Music CD Database

In keeping with my new saying “If you stumble on a barcode reader in the attic, then everything needs to be barcoded and/or scanned” I scanned in all my CD music library. Why? Because 1) I can, 2) because my wife and I are trying to declutter our home.

Over the years our home has been taken over by stuff. My stuff, her stuff, kid stuff, our stuff, and just stuff-stuff. Not to the point of being labeled a hoarder, but enough stuff as to want to pair down a bit.

One large nuisance has been music. I have four milk crates of old LPs and racks and boxes of CDs. Since my wife and I each got an iPod and a way to play them through the various stereos in the house, the physical media never gets used. So why should the CDs stay in my living room when they could easily live in my garage (of moderate temperature).

But before doing so, would it not be nice to sort the CDs and get an inventory? And look, most of those disks have a barcode on them! All I have to do is scan them in! So I opened up Excel and scanned in each barcoded CD. Those that were missing a barcode (perhaps a dozen out of 250) I just typed in the title and artist.
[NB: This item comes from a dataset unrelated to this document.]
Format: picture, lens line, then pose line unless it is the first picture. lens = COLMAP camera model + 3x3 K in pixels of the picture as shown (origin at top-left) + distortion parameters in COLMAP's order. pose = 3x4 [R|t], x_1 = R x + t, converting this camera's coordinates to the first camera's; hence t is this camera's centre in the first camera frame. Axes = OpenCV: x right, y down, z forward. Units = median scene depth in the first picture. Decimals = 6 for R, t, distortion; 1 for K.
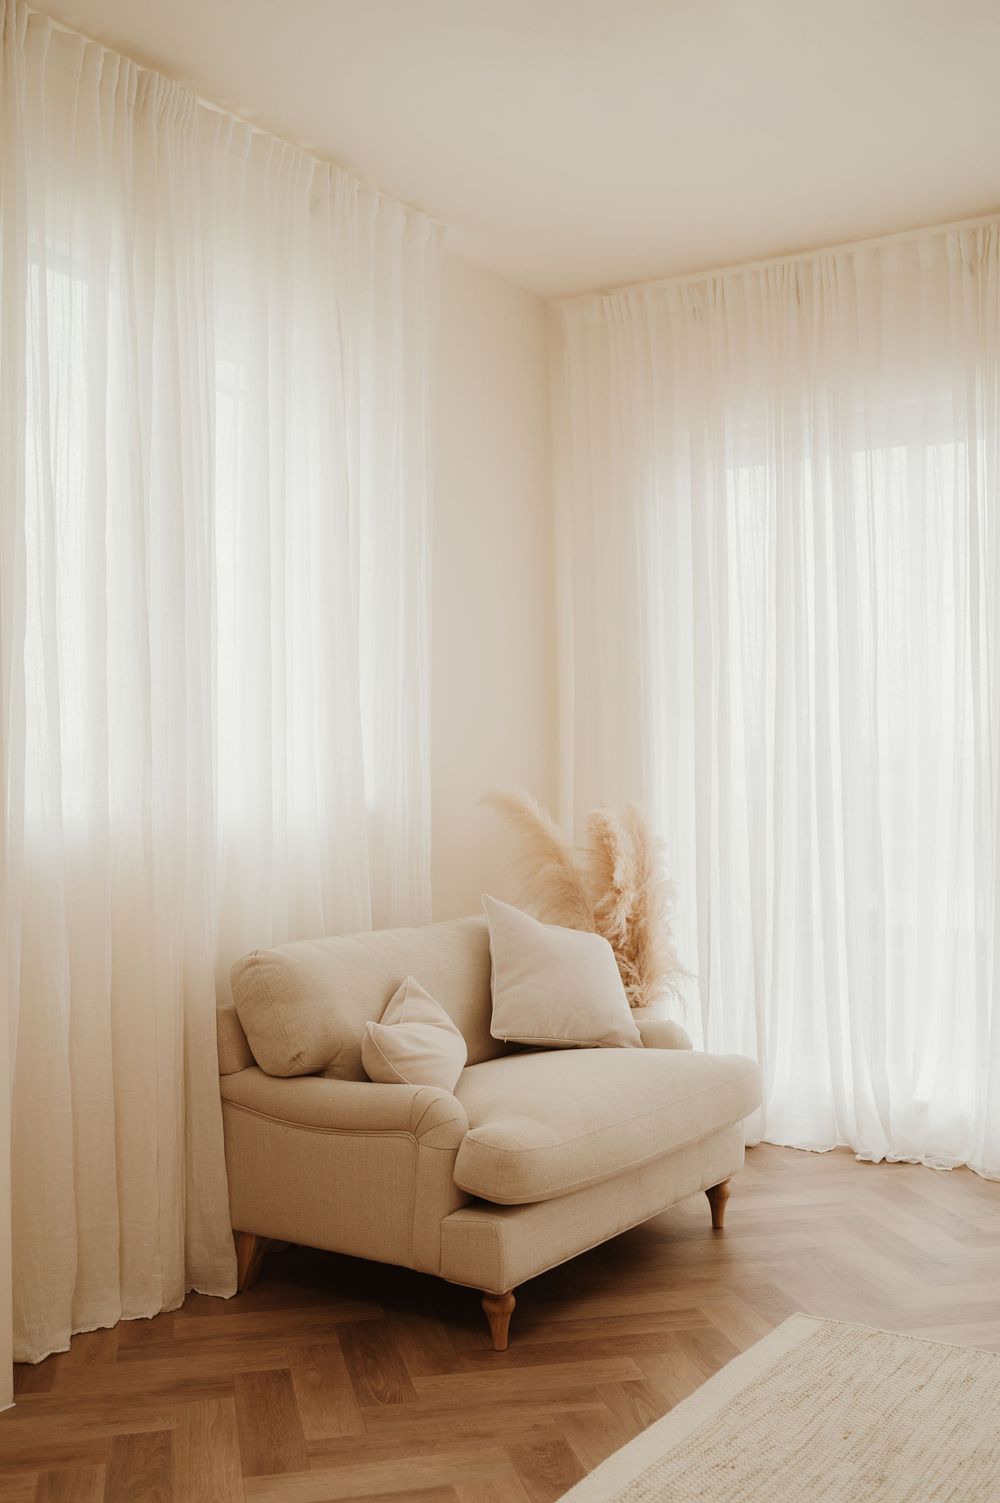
lens RADIAL K [[1496.0, 0, 500.0], [0, 1496.0, 751.5], [0, 0, 1]] dist [-0.007582, -0.002306]
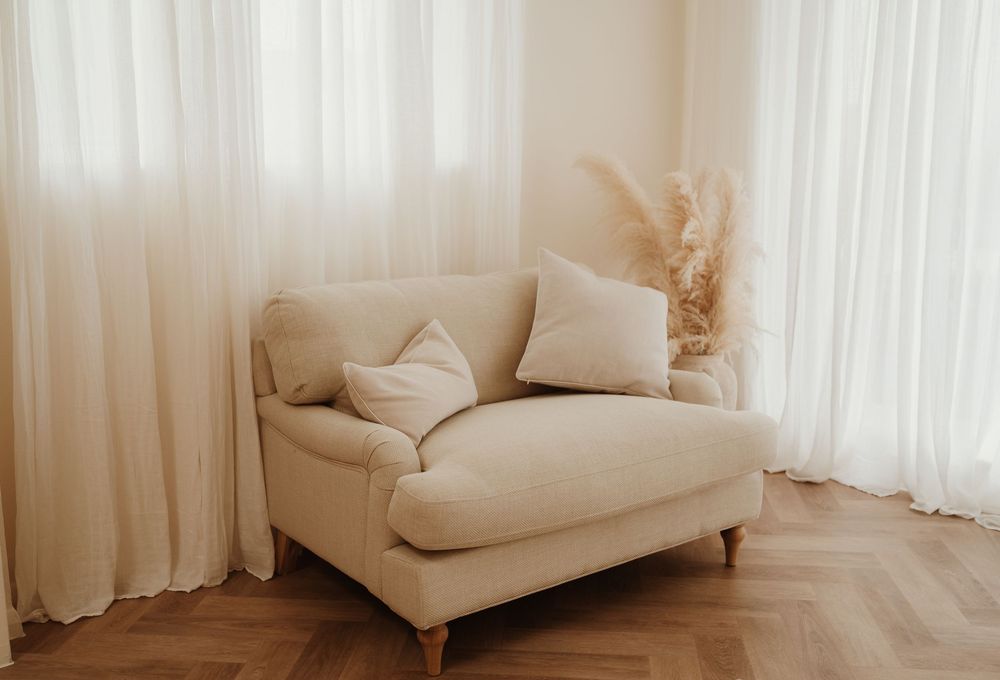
lens RADIAL K [[1005.9, 0, 500.0], [0, 1005.9, 340.0], [0, 0, 1]] dist [0.010192, -0.000560]
pose [[0.953729, 0.067305, -0.293037, 0.195100], [-0.009058, 0.980613, 0.195746, 0.019091], [0.300531, -0.184035, 0.935849, 0.309758]]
I then figured I could simply look up the barcodes online at www.upcdatabase.com. Wrong. Two problems.

1) Not all UPC items are in this crowd sourced database. If nobody has bothered to enter some esoteric Hawaiian native singer into theĀ  database, then a lookup fails. Crumbs.
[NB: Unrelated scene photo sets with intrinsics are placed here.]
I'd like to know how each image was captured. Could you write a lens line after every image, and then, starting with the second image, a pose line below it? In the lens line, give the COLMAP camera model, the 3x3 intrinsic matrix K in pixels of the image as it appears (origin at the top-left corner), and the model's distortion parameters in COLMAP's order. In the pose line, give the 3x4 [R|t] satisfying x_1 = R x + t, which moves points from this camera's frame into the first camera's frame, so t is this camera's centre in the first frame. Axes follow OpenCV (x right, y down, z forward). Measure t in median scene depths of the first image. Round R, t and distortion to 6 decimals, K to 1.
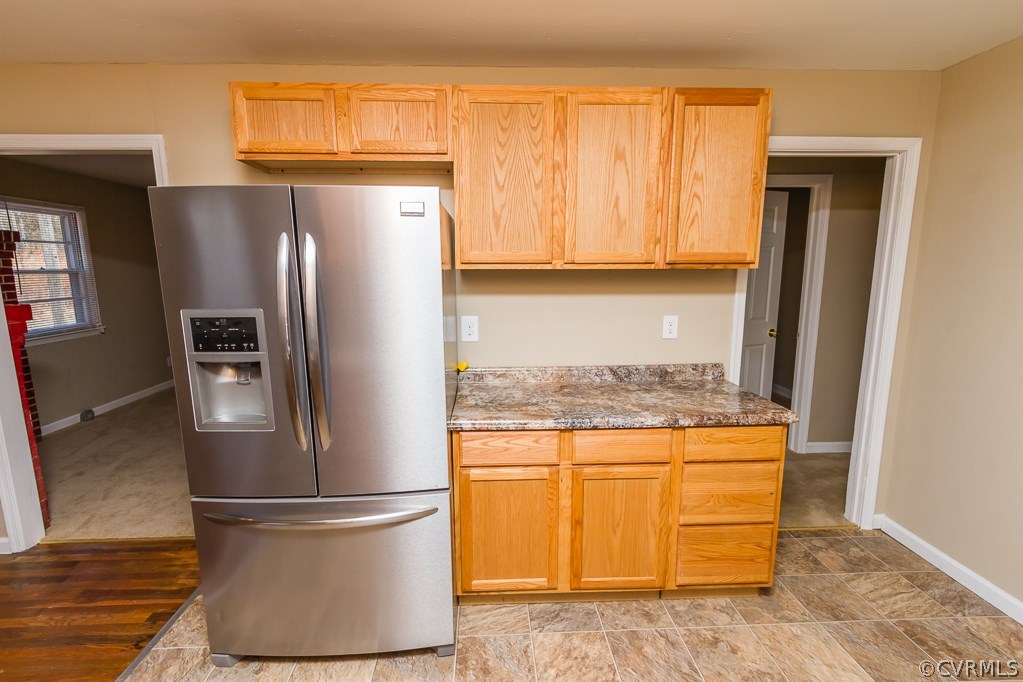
lens RADIAL K [[466.2, 0, 503.9], [0, 466.2, 343.9], [0, 0, 1]] dist [0.001496, 0.000354]
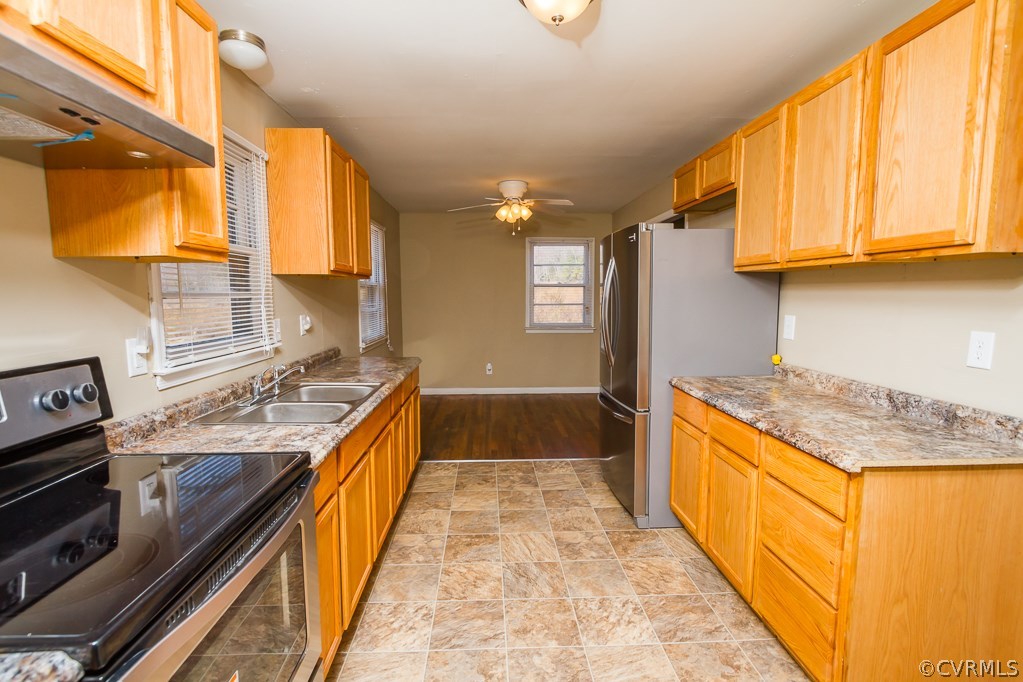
lens RADIAL K [[483.7, 0, 511.5], [0, 483.7, 341.0], [0, 0, 1]] dist [0.000944, -0.000057]
pose [[0.007986, 0.105555, -0.994381, 1.016575], [-0.160135, 0.981715, 0.102924, -0.013274], [0.987063, 0.158413, 0.024743, 0.345763]]
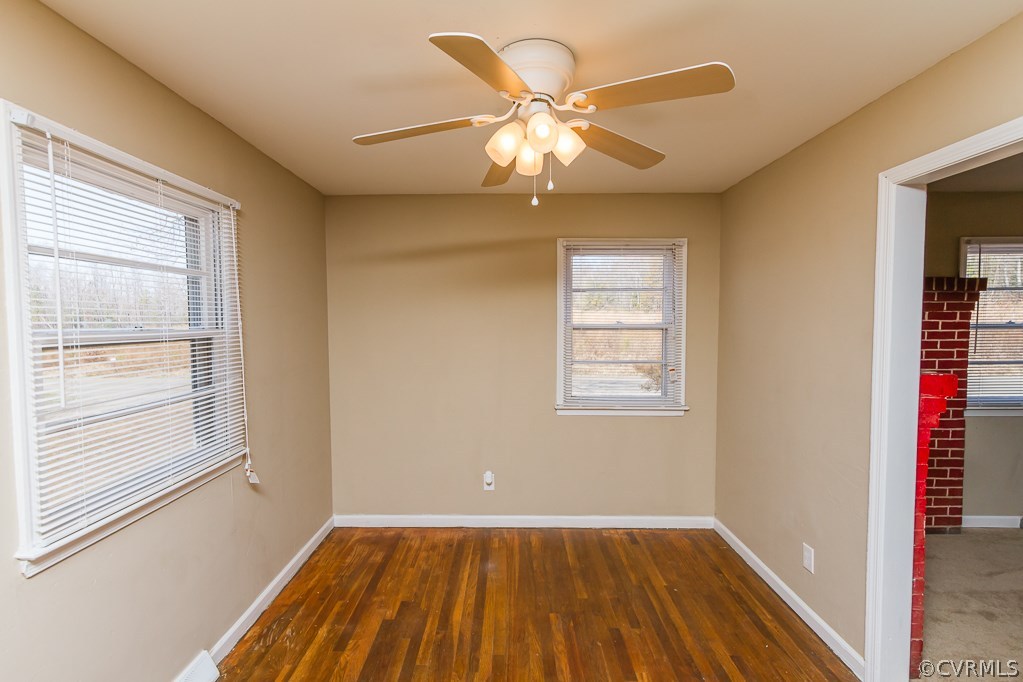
lens RADIAL K [[466.2, 0, 503.9], [0, 466.2, 343.9], [0, 0, 1]] dist [0.001496, 0.000354]
pose [[-0.053492, 0.050835, -0.997273, -0.274218], [-0.159636, 0.985424, 0.058793, -0.063228], [0.985726, 0.162346, -0.044597, 0.354107]]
2) Not all the barcodes are UPC codes. Seems that music has its own barcode system. The above database does not track music codes and I was unable to find one that does.
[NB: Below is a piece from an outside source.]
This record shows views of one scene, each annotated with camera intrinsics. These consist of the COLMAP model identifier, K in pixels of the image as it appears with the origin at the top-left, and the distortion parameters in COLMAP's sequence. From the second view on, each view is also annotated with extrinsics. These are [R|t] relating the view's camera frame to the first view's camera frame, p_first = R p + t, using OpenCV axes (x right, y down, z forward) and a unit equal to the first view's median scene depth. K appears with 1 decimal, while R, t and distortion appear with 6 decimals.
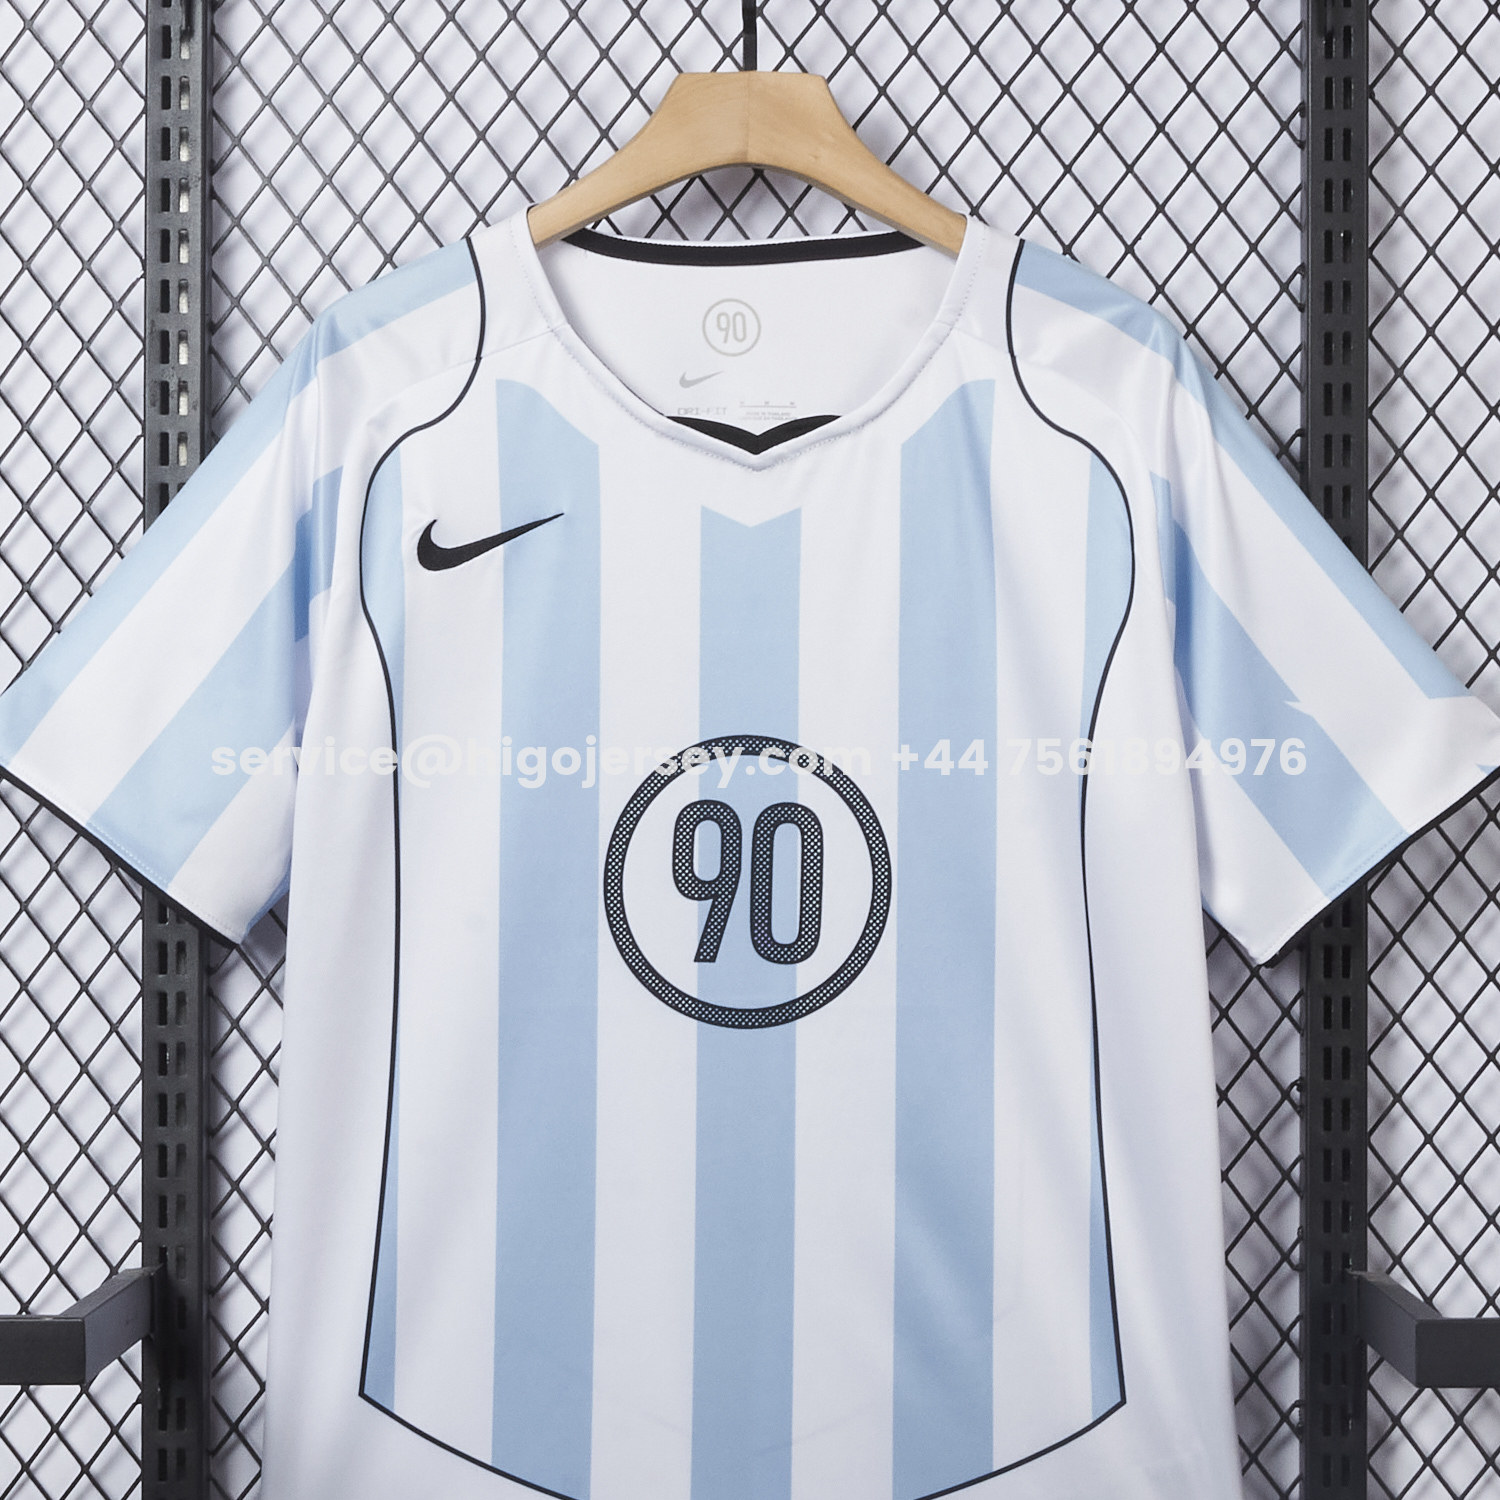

But all is not lost. I did find that simply entering the code number into Goggle brings up the album most of the time. Now it is just a tedious job of copying the code from Excel, pasting it into Google, then going back and entering the title and artist found back into Excel. Forty down, 180 to go.

PS: The LPs are still a problem. We sorted them and keep those that are “unobtanium”. The ones we can buy as CDs or downloads we will replace as we fancy and try to sell them to a used music store.